Moving from the theories of Bible scholars to the interpretations of Jewish commentators, we see an acknowledgement of the existence of the two new years, Nisan and Tishrei, along with attempts to derive meaning from this doubling. Because Rosh Hashanah occurs at the beginning of the seventh month, counting from Nisan, Nachmanides (Ramban), a 13th-century commentator, tied the two together by positing that the very process of counting tied Rosh Hashanah to the redemption from Egypt. This, suggests Ramban, is similar to the tie between the weekday and Shabbat that is also accomplished by counting:

Just as we remember the Sabbath day by counting according to the first day of the Shabbat cycle, the second day of the Shabbat cycle [in Hebrew, the weekdays do not have names, they are numbered in relation to the coming Shabbat], as I will explain below, so we remember the Exodus from Egypt by counting the first month, and the second and third month from our redemption. For this is not the enumeration that we apply to the year, for the beginning of our years is in Tishrei, as it is written (Exodus 34:22), “the Festival of gathering, at the year-season,” and it is written (Exodus 23:16), “at the going-out/changing of the year.” Therefore, when the month of Nisan is called “first” and Tishrei “seventh,” the meaning is: the first from the redemption and the seventh therefrom. And this is the meaning of “the beginning-one let it be for you.” For it is not the beginning of the year, but the beginning for you, for it is thus-called in memory of our redemption.

Modern interpreters of Judaism also look for meaning in the existence of two new year festivals. Ismar Schorsch and others focus on the roles of the two new years as exemplars of the particularist/universalist balance in Judaism — the relative weight Judaism gives to an inward focus on the Jewish people vs. an outward focus on all of humanity.

Schorsch points out that although R. Eliezer and R. Yehoshua argued in the Babylonian Talmud’s tractate Rosh Hashanah about whether Nisan or Tishri was more significant, they both accepted the existence of a calendar with more than a single new year. Both cite verses purporting to prove that a series of critical events took place in their favored month: the creation of the world, Israel’s future redemption from exile, the birth and death of the patriarchs, conception of a child by the matriarchs, and Joseph’s release from prison.
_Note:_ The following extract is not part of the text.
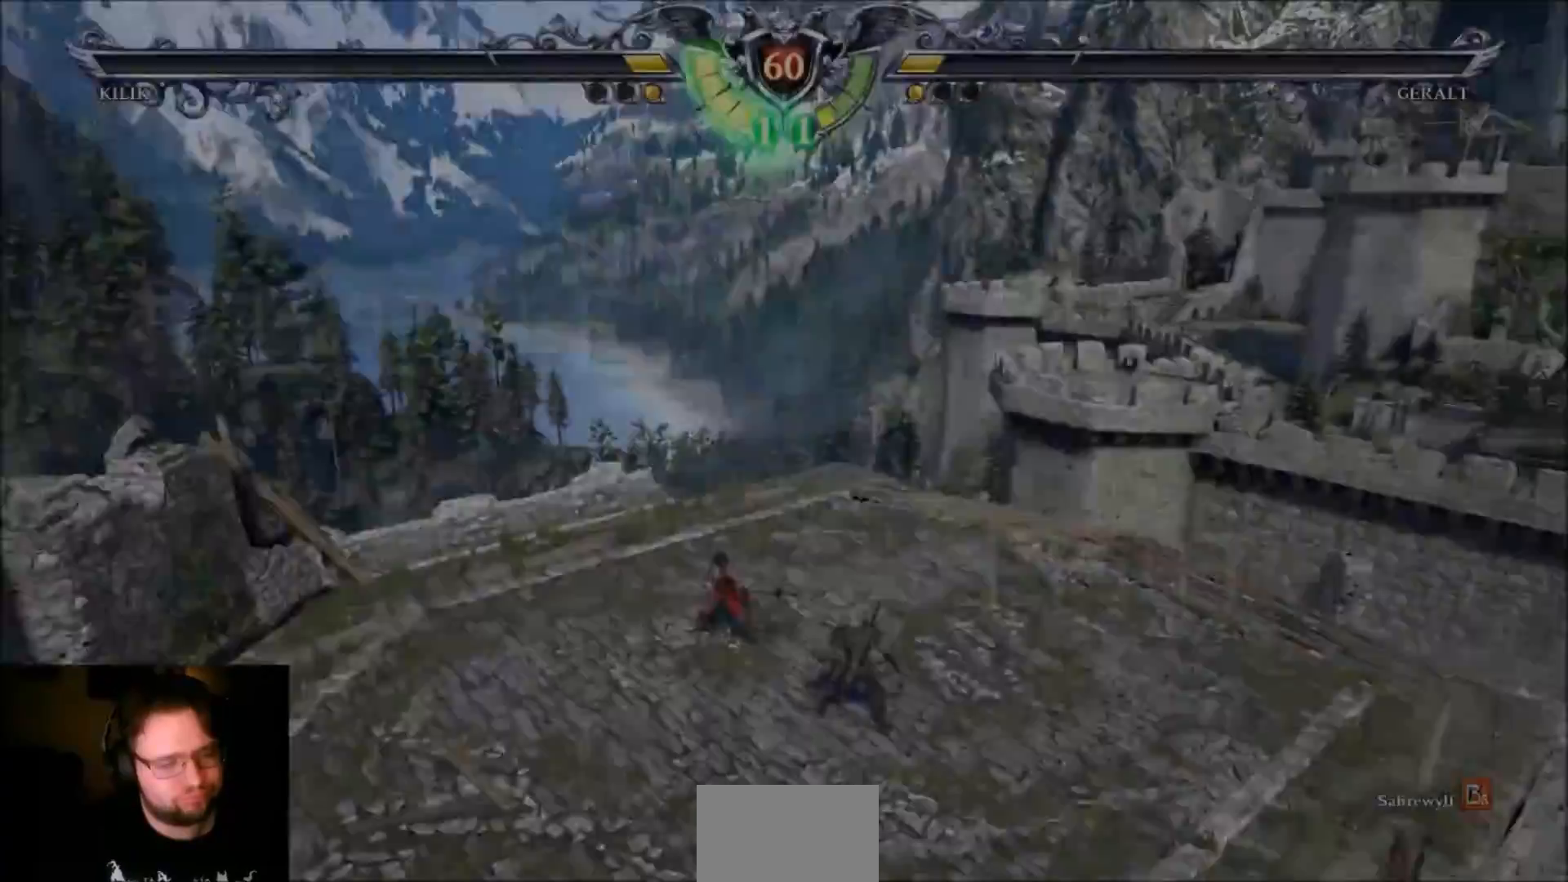
{"buttons": [], "left_stick": "center", "events": [[167, "CROSS", "down"], [267, "CROSS", "up"]]}
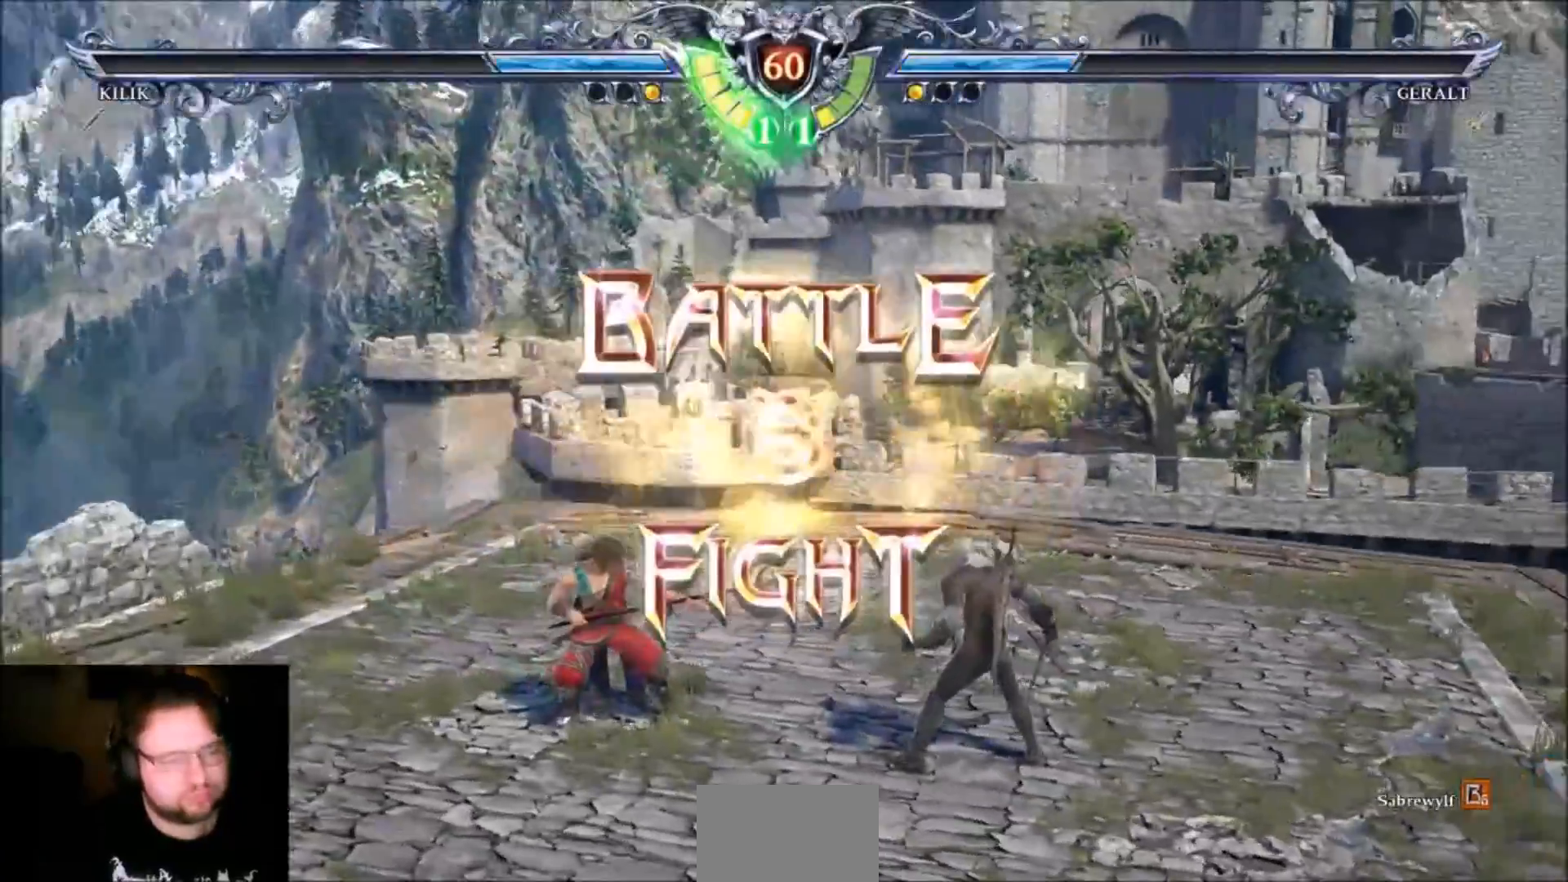
{"buttons": [], "left_stick": "center", "events": []}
The reason, maintains Schorsch, was to give greater weight to either the nationalist or the universalist trend in Judaism. Because R. Yeshoshua saw national redemption as the fulcrum of Jewish history, he held with the Torah that Nisan was the first month. Nisan’s role as the new year for Jewish kings as well as the anniversary of Jewish nationhood reflects Yeshoshua’s national focus. With his more universal thrust, R. Eliezer supported Tishrei as the anniversary of the creation of Adam and hence of all humanity. Within the universalist compass of Tishrei, issues of sin and renewal applicable to all human beings were emphasized. The fact that Tishrei is the new year for counting of the reigns of gentile kings also reflects this worldly perspective.

By attributing different yet complementary roles to the new years of Nisan and Tishrei, teachers of Torah have helped integrate perspectives of world, nation, and individual within the Jewish religion.